Across the entries below, please work out how many lines contain the string "center" and give only the number.
*** Opening GIVEN RECORDS ***
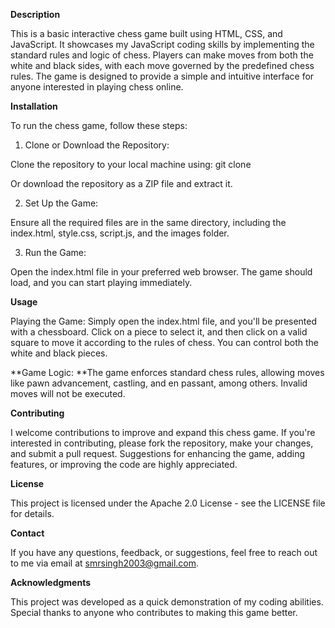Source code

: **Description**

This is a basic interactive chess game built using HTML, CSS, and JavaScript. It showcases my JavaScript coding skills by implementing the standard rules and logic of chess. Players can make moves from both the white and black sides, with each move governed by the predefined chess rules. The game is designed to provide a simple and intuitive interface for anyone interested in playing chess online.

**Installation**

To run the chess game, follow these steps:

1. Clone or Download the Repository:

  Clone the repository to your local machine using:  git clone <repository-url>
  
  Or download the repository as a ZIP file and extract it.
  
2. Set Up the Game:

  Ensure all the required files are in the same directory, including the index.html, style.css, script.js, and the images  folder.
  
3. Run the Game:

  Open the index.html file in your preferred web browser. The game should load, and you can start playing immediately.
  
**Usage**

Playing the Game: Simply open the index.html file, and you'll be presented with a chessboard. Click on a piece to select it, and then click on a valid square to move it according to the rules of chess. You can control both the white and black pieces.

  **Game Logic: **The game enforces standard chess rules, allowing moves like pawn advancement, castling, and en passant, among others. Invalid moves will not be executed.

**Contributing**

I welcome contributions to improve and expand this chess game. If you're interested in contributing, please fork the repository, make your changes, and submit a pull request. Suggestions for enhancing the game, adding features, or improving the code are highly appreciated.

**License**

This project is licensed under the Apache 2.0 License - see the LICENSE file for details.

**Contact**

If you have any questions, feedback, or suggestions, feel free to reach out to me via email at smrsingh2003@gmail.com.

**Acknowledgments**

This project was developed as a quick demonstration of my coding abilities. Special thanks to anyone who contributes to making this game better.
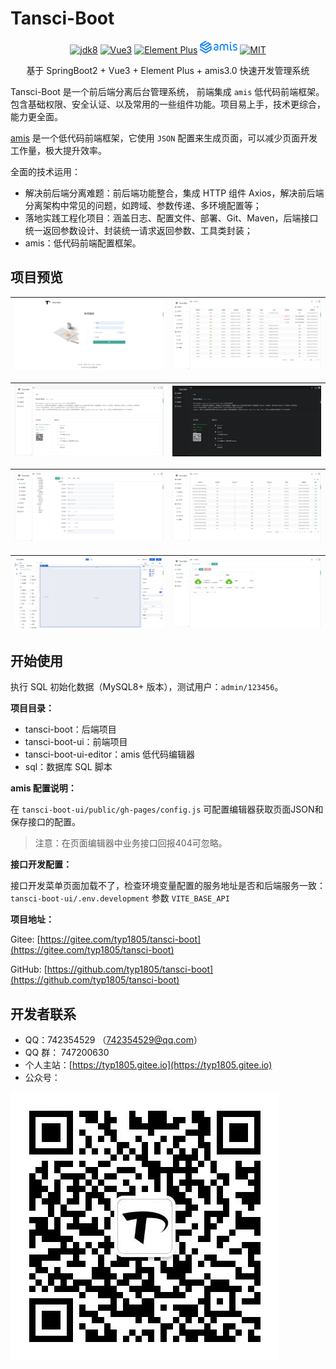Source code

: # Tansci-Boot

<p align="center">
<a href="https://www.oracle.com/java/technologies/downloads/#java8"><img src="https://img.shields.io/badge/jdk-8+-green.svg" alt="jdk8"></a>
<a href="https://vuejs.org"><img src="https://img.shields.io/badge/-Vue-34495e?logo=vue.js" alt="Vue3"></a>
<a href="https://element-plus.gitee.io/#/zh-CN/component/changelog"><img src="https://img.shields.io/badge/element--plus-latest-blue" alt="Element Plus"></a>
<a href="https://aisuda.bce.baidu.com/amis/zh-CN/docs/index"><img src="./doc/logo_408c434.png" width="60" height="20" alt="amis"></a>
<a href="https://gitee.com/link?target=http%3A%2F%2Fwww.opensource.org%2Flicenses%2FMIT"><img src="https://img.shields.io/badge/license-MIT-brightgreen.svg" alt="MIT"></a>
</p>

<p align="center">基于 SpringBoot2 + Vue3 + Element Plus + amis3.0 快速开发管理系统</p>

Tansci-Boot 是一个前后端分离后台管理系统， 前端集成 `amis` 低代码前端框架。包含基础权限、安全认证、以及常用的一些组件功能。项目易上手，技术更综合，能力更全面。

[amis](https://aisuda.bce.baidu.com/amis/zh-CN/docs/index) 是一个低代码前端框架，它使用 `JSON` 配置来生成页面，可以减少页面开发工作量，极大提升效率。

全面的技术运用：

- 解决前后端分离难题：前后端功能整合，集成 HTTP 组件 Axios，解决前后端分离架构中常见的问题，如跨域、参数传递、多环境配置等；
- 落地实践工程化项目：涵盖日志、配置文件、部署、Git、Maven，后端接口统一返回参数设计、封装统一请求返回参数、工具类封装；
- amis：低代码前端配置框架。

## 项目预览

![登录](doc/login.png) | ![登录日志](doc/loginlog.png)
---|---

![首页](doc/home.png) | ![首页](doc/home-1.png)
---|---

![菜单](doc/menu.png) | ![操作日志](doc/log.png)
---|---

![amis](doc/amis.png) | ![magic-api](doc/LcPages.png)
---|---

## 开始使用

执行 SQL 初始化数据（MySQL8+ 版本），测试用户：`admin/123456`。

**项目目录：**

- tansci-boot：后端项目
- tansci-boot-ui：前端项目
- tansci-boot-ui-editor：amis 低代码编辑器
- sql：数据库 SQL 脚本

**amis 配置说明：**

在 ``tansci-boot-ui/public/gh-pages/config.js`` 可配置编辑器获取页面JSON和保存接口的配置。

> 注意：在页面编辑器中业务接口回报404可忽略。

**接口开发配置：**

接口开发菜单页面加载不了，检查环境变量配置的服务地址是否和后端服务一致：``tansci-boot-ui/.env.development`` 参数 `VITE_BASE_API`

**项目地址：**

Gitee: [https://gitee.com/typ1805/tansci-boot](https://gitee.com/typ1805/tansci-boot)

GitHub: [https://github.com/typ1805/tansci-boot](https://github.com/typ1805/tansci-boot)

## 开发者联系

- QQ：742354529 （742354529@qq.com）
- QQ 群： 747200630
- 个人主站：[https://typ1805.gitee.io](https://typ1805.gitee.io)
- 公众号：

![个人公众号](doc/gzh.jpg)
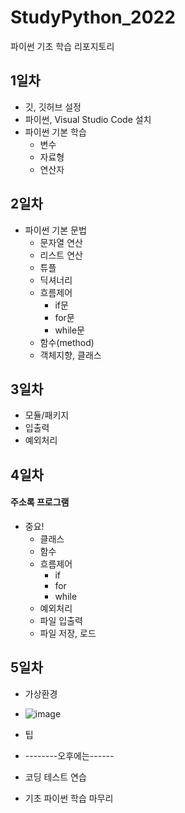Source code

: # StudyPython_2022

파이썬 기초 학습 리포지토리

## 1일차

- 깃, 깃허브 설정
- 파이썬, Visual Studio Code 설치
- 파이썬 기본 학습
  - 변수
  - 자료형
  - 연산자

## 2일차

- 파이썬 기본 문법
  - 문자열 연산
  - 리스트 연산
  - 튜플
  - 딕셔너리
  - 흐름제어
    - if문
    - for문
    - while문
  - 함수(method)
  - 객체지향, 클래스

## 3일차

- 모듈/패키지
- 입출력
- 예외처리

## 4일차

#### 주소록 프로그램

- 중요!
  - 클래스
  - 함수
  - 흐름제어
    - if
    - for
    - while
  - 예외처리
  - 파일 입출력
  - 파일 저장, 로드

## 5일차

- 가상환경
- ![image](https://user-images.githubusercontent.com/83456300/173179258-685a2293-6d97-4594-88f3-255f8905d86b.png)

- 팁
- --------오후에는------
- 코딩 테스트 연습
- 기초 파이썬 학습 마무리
*** Closing GIVEN RECORDS ***
— OUTPUT BELOW —
2